The magic of chores.

In Uncategorized on June 14, 2012 at 7:18 pm



I’m awful at chores. It is something that you are supposed to get better at the older you get. You are supposed to be able to pick up after yourself and remember to do little things like dust or the running of the occasional vacuum. Not me. I’ve never quite figured it all out thanks to the movies. Chores were always portrayed as something magical. Something you do to bring good karma into your life. Its almost as if a single mother called up every movie studio and said, “For the love of god would you please find a way to make chores look appealing so that I can get some help around the house from my rotten kids.” 

And they did. Chores were suddenly magical. 

Cinderella mopping a floor and singing. I mean, c’mon. Homegirl was clearly having an awful day. She wasn’t going to be able to go to the ball and here she is singing to the mop. You just knew good things would come her way because she took the time to polish the floor of those awful step-sisters. Good karma heading your way, Cindy.

And what about Snow White? Snow White loved cleaning so damn much, that she went to another person’s house to clean.  Whistle while you work. Whistle while you work. And what happens to Snow White? She’s saved from death. What’s the message of the story? Not, “someday your prince will come”…oh no. The actual message is, “do your chores and you will someday be woken up from death. Death people. Whistle while you frickin’ work. It’s brilliant, really. 

The only princess I truly admire in the chores department is Ariel. What a frickin’ hoarder. Not only is her family financially well off, but she hoards everything. You’ll never see her cleaning the sea palace. She just adds collectibles to the mess. Gotta love Ariel. The only princess I can relate to in this category.

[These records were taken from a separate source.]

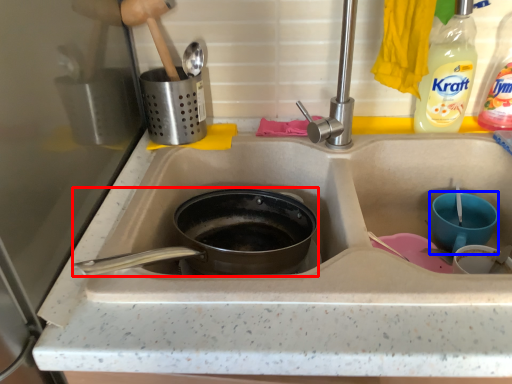
Question: Which of the following is the closest to the observer, frying pan (highlighted by a red box) or basin (highlighted by a blue box)?

Choices:
 (A) frying pan
 (B) basin

Answer: (A)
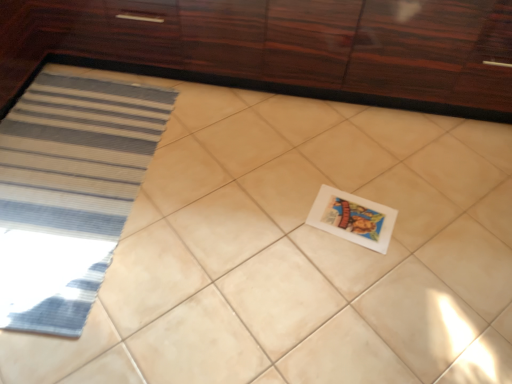
Question: In the image, is glossy wood cabinetry at upper center positioned in front of or behind white matte postcard at center?

Choices:
 (A) front
 (B) behind

Answer: (A)

Question: Considering the positions of point (506, 13) and point (357, 223), is point (506, 13) closer or farther from the camera than point (357, 223)?

Choices:
 (A) closer
 (B) farther

Answer: (A)

Question: From a real-world perspective, is glossy wood cabinetry at upper center physically located above or below white matte postcard at center?

Choices:
 (A) below
 (B) above

Answer: (B)

Question: From a real-world perspective, is white matte postcard at center positioned above or below glossy wood cabinetry at upper center?

Choices:
 (A) above
 (B) below

Answer: (B)

Question: Is white matte postcard at center inside the boundaries of glossy wood cabinetry at upper center, or outside?

Choices:
 (A) inside
 (B) outside

Answer: (B)

Question: Does point (356, 226) appear closer or farther from the camera than point (102, 21)?

Choices:
 (A) farther
 (B) closer

Answer: (B)

Question: Considering their positions, is white matte postcard at center located in front of or behind glossy wood cabinetry at upper center?

Choices:
 (A) behind
 (B) front

Answer: (A)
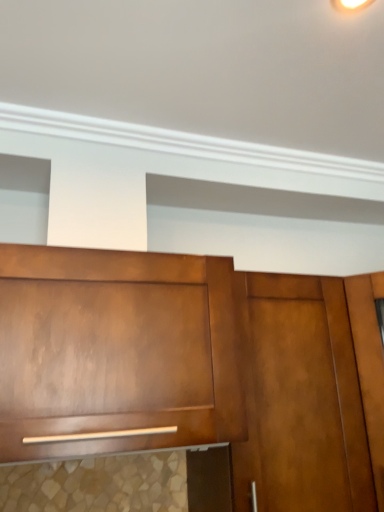
Question: Should I look upward or downward to see satin wood door at center?

Choices:
 (A) down
 (B) up

Answer: (A)

Question: Is matte wood cabinet at center thinner than satin wood door at center?

Choices:
 (A) no
 (B) yes

Answer: (A)

Question: Considering the relative sizes of matte wood cabinet at center and satin wood door at center in the image provided, is matte wood cabinet at center bigger than satin wood door at center?

Choices:
 (A) no
 (B) yes

Answer: (B)

Question: Is matte wood cabinet at center turned away from satin wood door at center?

Choices:
 (A) no
 (B) yes

Answer: (A)

Question: From the image's perspective, is matte wood cabinet at center over satin wood door at center?

Choices:
 (A) no
 (B) yes

Answer: (B)

Question: Can you confirm if matte wood cabinet at center is shorter than satin wood door at center?

Choices:
 (A) yes
 (B) no

Answer: (A)

Question: Is matte wood cabinet at center at the left side of satin wood door at center?

Choices:
 (A) yes
 (B) no

Answer: (A)

Question: Is satin wood door at center behind matte wood cabinet at center?

Choices:
 (A) yes
 (B) no

Answer: (A)

Question: Is satin wood door at center taller than matte wood cabinet at center?

Choices:
 (A) yes
 (B) no

Answer: (A)

Question: Is satin wood door at center bigger than matte wood cabinet at center?

Choices:
 (A) no
 (B) yes

Answer: (A)

Question: Can you confirm if satin wood door at center is shorter than matte wood cabinet at center?

Choices:
 (A) no
 (B) yes

Answer: (A)

Question: Can you confirm if satin wood door at center is thinner than matte wood cabinet at center?

Choices:
 (A) yes
 (B) no

Answer: (A)

Question: Is satin wood door at center facing away from matte wood cabinet at center?

Choices:
 (A) no
 (B) yes

Answer: (A)

Question: From a real-world perspective, is matte wood cabinet at center above or below satin wood door at center?

Choices:
 (A) below
 (B) above

Answer: (B)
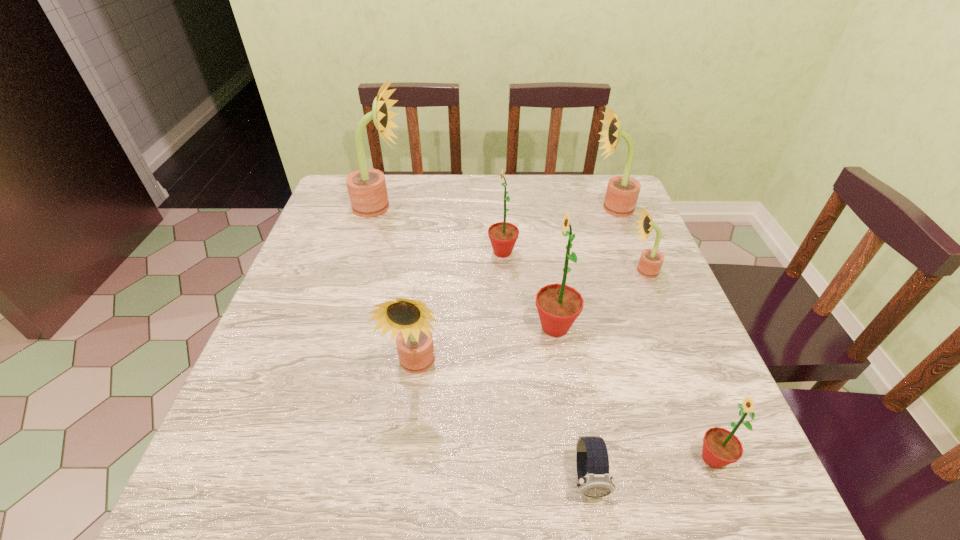
This screenshot has height=540, width=960. Find the location of `unoccupied area between the second biggest yellow sunflower and the smallest green sunflower`. unoccupied area between the second biggest yellow sunflower and the smallest green sunflower is located at coordinates (662, 333).

I want to click on free space between the second object from left to right and the watch, so click(x=502, y=422).

Select which object is the sixth closest to the third smallest yellow sunflower. Please provide its 2D coordinates. Your answer should be formatted as a tuple, i.e. [(x, y)], where the tuple contains the x and y coordinates of a point satisfying the conditions above.

[(721, 447)]

The width and height of the screenshot is (960, 540). Identify the location of object that is the third closest one to the smallest yellow sunflower. pos(503,235).

Image resolution: width=960 pixels, height=540 pixels. Find the location of `sunflower that is the fifth closest to the third smallest yellow sunflower`. sunflower that is the fifth closest to the third smallest yellow sunflower is located at coordinates (407, 319).

Locate which sunflower is the second closest to the sixth object from right to left. Please provide its 2D coordinates. Your answer should be formatted as a tuple, i.e. [(x, y)], where the tuple contains the x and y coordinates of a point satisfying the conditions above.

[(622, 192)]

Point out which yellow sunflower is positioned as the second nearest to the tallest object. Please provide its 2D coordinates. Your answer should be formatted as a tuple, i.e. [(x, y)], where the tuple contains the x and y coordinates of a point satisfying the conditions above.

[(622, 192)]

Identify which yellow sunflower is located as the nearest to the second nearest yellow sunflower. Please provide its 2D coordinates. Your answer should be formatted as a tuple, i.e. [(x, y)], where the tuple contains the x and y coordinates of a point satisfying the conditions above.

[(622, 192)]

Identify which green sunflower is the nearest to the rightmost green sunflower. Please provide its 2D coordinates. Your answer should be formatted as a tuple, i.e. [(x, y)], where the tuple contains the x and y coordinates of a point satisfying the conditions above.

[(558, 305)]

Select which green sunflower appears as the third closest to the second biggest yellow sunflower. Please provide its 2D coordinates. Your answer should be formatted as a tuple, i.e. [(x, y)], where the tuple contains the x and y coordinates of a point satisfying the conditions above.

[(721, 447)]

What about Wendy Darling? I guess I can appreciate Wendy in the cleaning department as well. Wendy didn’t do chores. She let Nana do everything. Come here puppy and pickup the blocks. Wendy, you’ve got the right idea.

I grew up with Mary Poppins and Pippi Longstocking. A woman who was capable of making the toys fly into place, and a girl who strapped sponges on her feet to clean the house. Chores were suddenly looking fun to me. Maybe this was something I could handle. One day, my mom caught on and asked me to vacuum the floor. I don’t know if she was thinking that perhaps I would whistle while I worked, or if she could get me to believe that a prince would be in my future if I did this one awful deed. What did I do? I took one look at the vacuum and cried. Cried. I can’t explain it. To me, vacuuming was an adult duty. Vacuuming meant you were no longer a child. So instead of vacuuming, I cried. I’m kind of the same to this day. I don’t do my chores with grace and ease. I put off running errands until the last possible second. I’m pretty much the worst grownup ever. And I’m ok with that.